(Data entries)
******************************

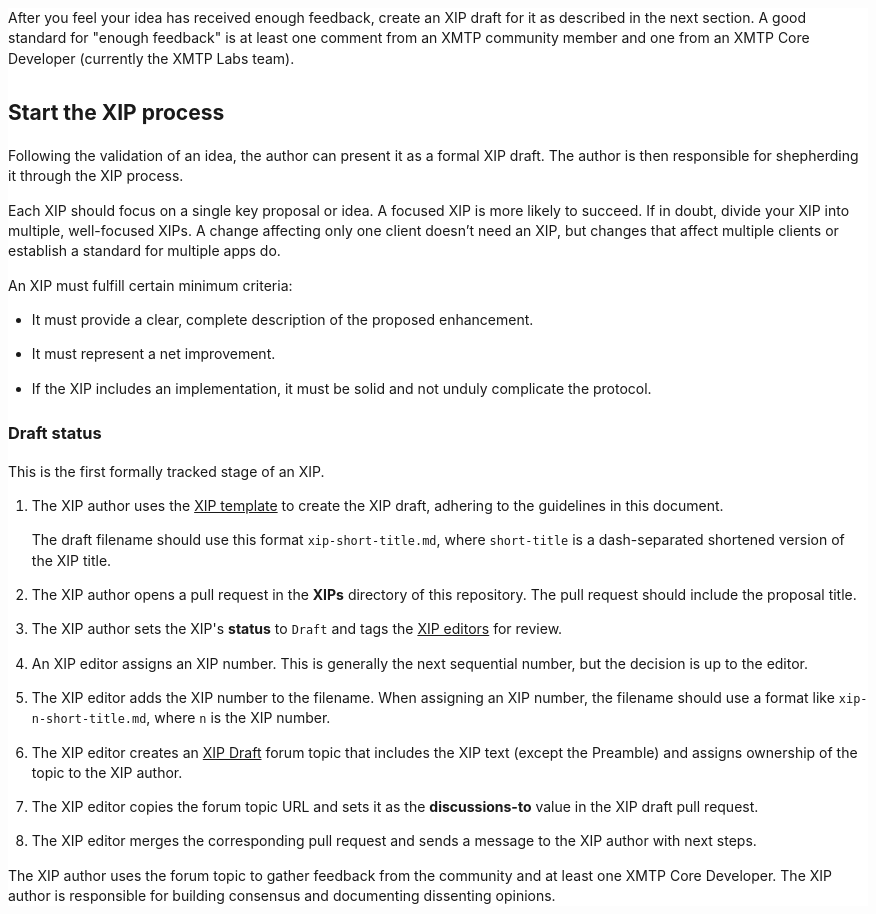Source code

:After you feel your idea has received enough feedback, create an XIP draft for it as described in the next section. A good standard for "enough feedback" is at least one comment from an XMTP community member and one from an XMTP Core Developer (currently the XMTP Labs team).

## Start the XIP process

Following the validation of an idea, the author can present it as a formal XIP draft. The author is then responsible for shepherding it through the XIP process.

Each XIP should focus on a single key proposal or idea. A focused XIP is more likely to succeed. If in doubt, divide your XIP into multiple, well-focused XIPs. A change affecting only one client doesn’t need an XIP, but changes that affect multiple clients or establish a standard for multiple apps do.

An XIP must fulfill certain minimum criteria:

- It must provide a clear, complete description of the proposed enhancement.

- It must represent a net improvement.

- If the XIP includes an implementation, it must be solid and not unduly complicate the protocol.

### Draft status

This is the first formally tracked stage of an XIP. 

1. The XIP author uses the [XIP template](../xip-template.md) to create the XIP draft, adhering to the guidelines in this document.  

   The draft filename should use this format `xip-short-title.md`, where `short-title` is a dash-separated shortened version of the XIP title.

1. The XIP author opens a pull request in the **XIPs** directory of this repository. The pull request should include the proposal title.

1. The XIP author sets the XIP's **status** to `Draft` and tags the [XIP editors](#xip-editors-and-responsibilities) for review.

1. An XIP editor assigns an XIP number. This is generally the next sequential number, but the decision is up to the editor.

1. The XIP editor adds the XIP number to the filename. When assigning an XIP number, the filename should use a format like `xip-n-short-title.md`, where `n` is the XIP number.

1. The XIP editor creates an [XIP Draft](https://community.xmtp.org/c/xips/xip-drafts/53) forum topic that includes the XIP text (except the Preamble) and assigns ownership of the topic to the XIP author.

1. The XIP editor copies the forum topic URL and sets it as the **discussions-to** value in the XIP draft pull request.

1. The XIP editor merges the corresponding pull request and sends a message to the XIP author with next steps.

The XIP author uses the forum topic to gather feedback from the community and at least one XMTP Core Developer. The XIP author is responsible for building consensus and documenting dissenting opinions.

******************************

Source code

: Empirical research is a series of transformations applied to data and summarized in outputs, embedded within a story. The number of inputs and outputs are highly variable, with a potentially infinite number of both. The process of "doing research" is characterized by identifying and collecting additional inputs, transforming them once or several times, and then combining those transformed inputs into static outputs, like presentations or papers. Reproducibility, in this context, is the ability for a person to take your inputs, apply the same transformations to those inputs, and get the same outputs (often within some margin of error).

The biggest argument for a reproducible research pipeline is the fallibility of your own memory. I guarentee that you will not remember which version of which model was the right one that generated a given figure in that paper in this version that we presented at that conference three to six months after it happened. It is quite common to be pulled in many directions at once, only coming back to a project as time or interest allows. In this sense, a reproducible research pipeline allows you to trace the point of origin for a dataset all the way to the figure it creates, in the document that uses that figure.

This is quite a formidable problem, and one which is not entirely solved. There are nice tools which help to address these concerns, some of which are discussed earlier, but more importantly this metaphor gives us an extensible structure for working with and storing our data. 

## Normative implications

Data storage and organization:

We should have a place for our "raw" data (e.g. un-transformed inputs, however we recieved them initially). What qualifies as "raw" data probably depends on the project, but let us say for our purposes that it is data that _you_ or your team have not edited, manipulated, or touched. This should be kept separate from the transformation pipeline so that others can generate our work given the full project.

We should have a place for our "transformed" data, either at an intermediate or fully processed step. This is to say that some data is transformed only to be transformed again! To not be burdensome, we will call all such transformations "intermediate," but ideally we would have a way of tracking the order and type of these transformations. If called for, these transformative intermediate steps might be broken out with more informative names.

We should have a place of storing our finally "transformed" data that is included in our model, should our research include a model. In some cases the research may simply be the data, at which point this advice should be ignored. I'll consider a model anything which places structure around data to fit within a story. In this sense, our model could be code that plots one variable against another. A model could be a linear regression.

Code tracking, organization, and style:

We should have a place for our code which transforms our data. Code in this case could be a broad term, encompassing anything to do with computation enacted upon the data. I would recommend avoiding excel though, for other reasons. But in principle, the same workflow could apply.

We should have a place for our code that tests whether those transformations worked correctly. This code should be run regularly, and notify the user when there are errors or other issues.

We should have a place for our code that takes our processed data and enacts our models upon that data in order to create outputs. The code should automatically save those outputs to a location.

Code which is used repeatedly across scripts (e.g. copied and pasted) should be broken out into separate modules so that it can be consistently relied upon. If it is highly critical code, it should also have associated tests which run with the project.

******************************

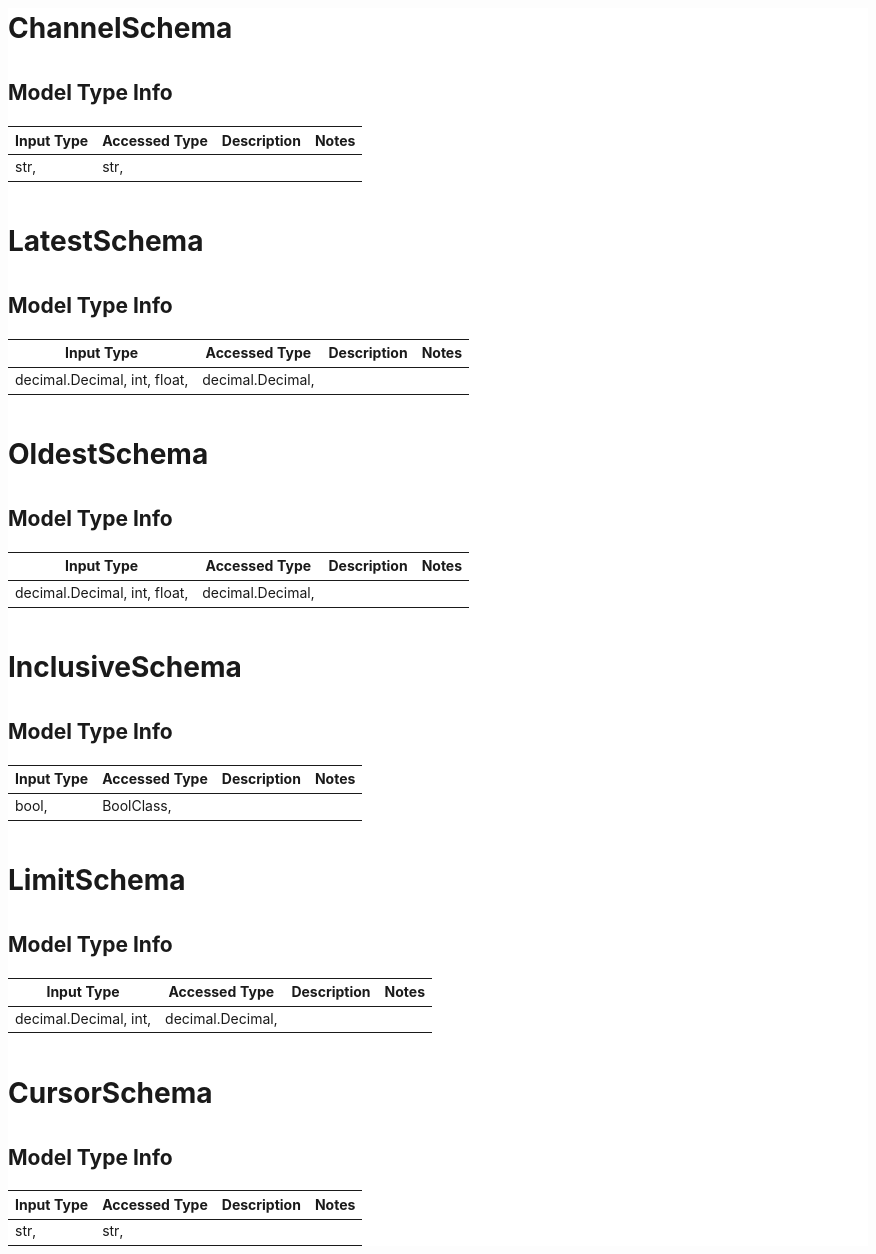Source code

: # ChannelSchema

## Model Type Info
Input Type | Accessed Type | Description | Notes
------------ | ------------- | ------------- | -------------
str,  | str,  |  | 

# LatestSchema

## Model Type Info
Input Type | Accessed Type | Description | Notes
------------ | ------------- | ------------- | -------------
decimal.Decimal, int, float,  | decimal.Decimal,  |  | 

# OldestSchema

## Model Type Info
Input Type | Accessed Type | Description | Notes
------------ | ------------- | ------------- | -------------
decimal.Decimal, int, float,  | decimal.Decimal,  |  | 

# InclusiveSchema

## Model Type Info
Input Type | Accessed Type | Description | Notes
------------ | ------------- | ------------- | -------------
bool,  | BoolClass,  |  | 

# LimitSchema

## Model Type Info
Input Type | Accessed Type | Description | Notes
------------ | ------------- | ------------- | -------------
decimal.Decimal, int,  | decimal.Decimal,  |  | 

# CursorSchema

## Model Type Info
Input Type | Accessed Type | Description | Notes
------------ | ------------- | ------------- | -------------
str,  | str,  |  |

******************************

Which lines of the data contain the word "topic"? Copy each one.

1. The XIP editor creates an [XIP Draft](https://community.xmtp.org/c/xips/xip-drafts/53) forum topic that includes the XIP text (except the Preamble) and assigns ownership of the topic to the XIP author.
1. The XIP editor copies the forum topic URL and sets it as the **discussions-to** value in the XIP draft pull request.
The XIP author uses the forum topic to gather feedback from the community and at least one XMTP Core Developer. The XIP author is responsible for building consensus and documenting dissenting opinions.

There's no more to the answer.